The breakthrough of the macrofinance literature, associated above all with the BIS (Shin, Borio and others), was to bridge this gap by insisting that there was an essential “global” dimension to the financialization story. It involved not China, but above all the global dollar banking system that is anchored outside the US in the City of London. Europe’s rapidly expanding, globalizing banks made themselves into the owners of perhaps as much as 1/4th of the mortgages securitized in the US and an even larger share of the most risky mortgages securitized in 2006-2008. Did Europe run a trade surplus with the US to “finance” this acquisition of US assets, like the Chinese did? No. That was the magic of the truly integrated, North Atlantic financial system. The Europeans didn’t need to. European banks operated effectively like US banks, but on an even riskier basis, sourcing various types of short-term funding in the US to fund lending in the US, or exchanging sterling and euro-denominated funds to finance dollar lending.

So, rather than a story in which China’s emergence as a manufacturing power house, the crisis in the American industrial heartland, the irresponsible mortgage boom and the growing indebtedness of the American state to foreign sovereign wealth funds, line up as if on a single skewer, what we are dealing with in the 2008 crisis are (at least) two interrelated, but distinct processes of globalization. The peculiar state-regulated nature of China’s balance of payments creates a relationship between its manufacturing surplus and its acquisition of US Treasuries as reserve assets. But at the same time the global fuel for America’s mortgage boom came through the gigantic balance sheet expansion in US and European banking.

Not only are the economics of the two processes of globalization radically different, so too are their geopolitics. The US-China relationship was quite consciously managed, by both sides, in terms reminiscent of the Cold War, as a “balance of financial terror”, complete with “financial summits”, hotlines etc. By contrast, the North Atlantic financial system was a zone of depoliticized and deregulated financial integration. It was the zone par excellence from which the state retreated, where privatized risk management was supposed to prevail. As 2008 revealed this was woefully inadequate and the survival of the system in fact depended on scrambled cooperation between leading central bankers. It was a terrifyingly fragile basis on which to have conducted trillions of dollars of business. (NB the balance sheet expansion within the North Atlantic financial system dwarfs in its scale even the gigantic trade flows between China and the US. It is measured in trillions of dollars not hundreds of billions).

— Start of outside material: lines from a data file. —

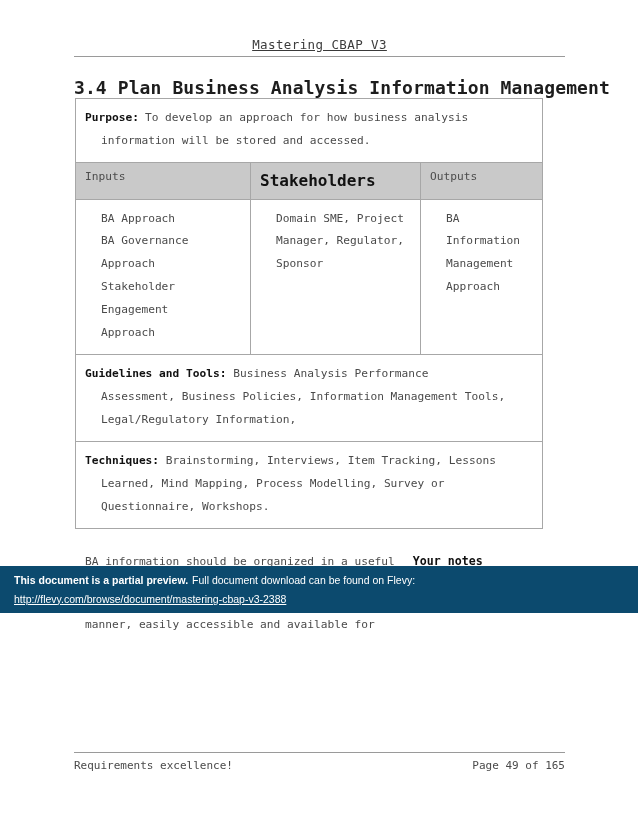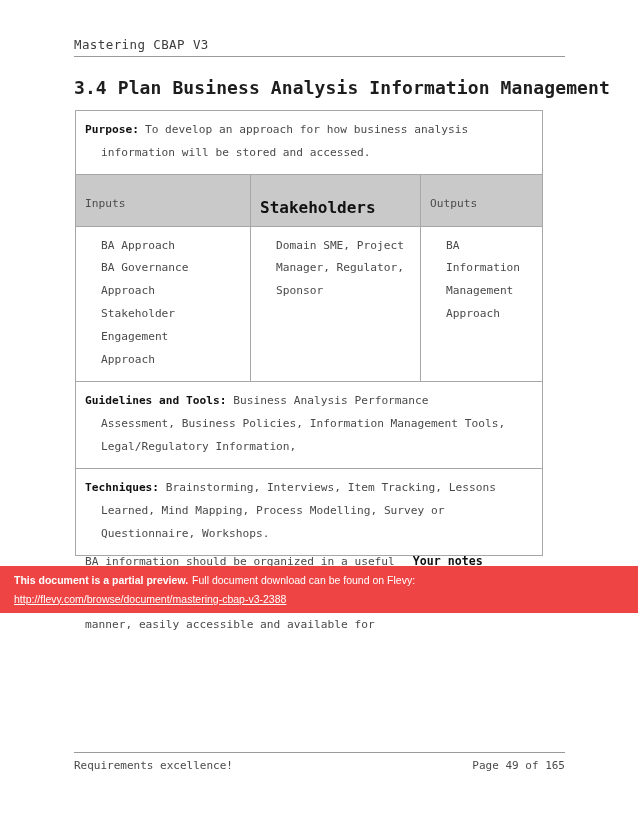--- a/index.html
+++ b/index.html
@@ -17,21 +17,22 @@
   }
 
   
   .page-header {
     position: absolute;
     left: 74px;
     top: 34px;
     width: 491px;
     border-bottom: 1px solid #9a9a9a;
     padding-bottom: 3px;
-    text-align: left;
+    text-align: center;
+    text-decoration: underline;
   }
   .page-header-title {
     font-family: "DejaVu Sans Mono", monospace;
     font-size: 12.5px;
     letter-spacing: 0.4px;
     color: #3c3c3c;
   }
 
   
   .section-heading {
@@ -42,21 +43,21 @@
     font-size: 18px;
     font-weight: bold;
     letter-spacing: 0.1px;
     color: #1d1d1d;
   }
 
   
   .info-table {
     position: absolute;
     left: 75px;
-    top: 110px;
+    top: 98px;
     width: 467px;
     border-collapse: collapse;
     table-layout: fixed;
     font-family: "DejaVu Sans Mono", monospace;
     font-size: 11.2px;
     color: #4a4a4a;
     border-radius: 30px;
   }
   .info-table td {
     border: 1px solid #a7a7a7;
@@ -67,21 +68,21 @@
   .col-inputs   { width: 175px; }
   .col-stake    { width: 170px; }
   .col-outputs  { width: 122px; }
 
   .lbl {
     font-weight: bold;
     color: #111111;
   }
   .hdr-row td {
     background: #c9c9c9;
-    padding-top: 20px;
+    padding-top: 5px;
     padding-bottom: 5px;
     line-height: 1.6;
   }
   .hdr-row td span { color: #4c4c4c; }
   .hdr-row td.bold-hdr span {
     font-weight: bold;
     color: #111111;
     font-size: 16px;
     margin-top: 28px;
   }
@@ -108,21 +109,21 @@
     font-size: 11.6px;
   }
 
   
   .preview-banner {
     position: absolute;
     left: 0;
     top: 566px;
     width: 638px;
     height: 47px;
-    background: #ef4444;
+    background: #0c4a6e;
     color: #ffffff;
     font-family: "Liberation Sans", sans-serif;
     box-sizing: border-box;
     padding: 7px 0 0 14px;
   }
   .banner-line1 { font-size: 10.5px; line-height: 1.5; }
   .banner-strong { font-weight: bold; }
   .banner-rest { margin-left: 4px; }
   .banner-url {
     display: inline-block;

The plural approach to globalization I am proposing (, seeks to generalize this disjuncture revealed by 2008. The aim is to highlight the many different vectors of globalization at work and their distinct political economies. The sectoral boxes are a crude way of doing this. The proof of the pudding will be in the eating.

In the crisis of 2008, shockwaves spread out from the US mortgage boom, to the North Atlantic financial system. The Sino-American axis was stabilized by high level diplomacy on both sides and the Fannie Mae and Freddie Mac nationalization, which secured a huge Chinese investment. So the financial crisis did not shift to the Sino-American axis. But, the financial implosion delivered a huge shock to the global division of labour. Import demand crashed. The global shipping business went into crisis, so the global logistical system went into shock and has still not recovered. Commodity prices plunged. The sectors all interact, but they have their own distinct crisis logic.

Then add to the mix the noteworthy coincidence that 2008-9 is the moment at which the new social media – facebook and twitter – begin to develop critical mass and begin to transform the media system, changing the way in which the entire tangled process was communicated about.

It was trying to understand the complexity of this historical moment that suggested to me the need to build a more plural map, in which things don’t easily reduce to each other.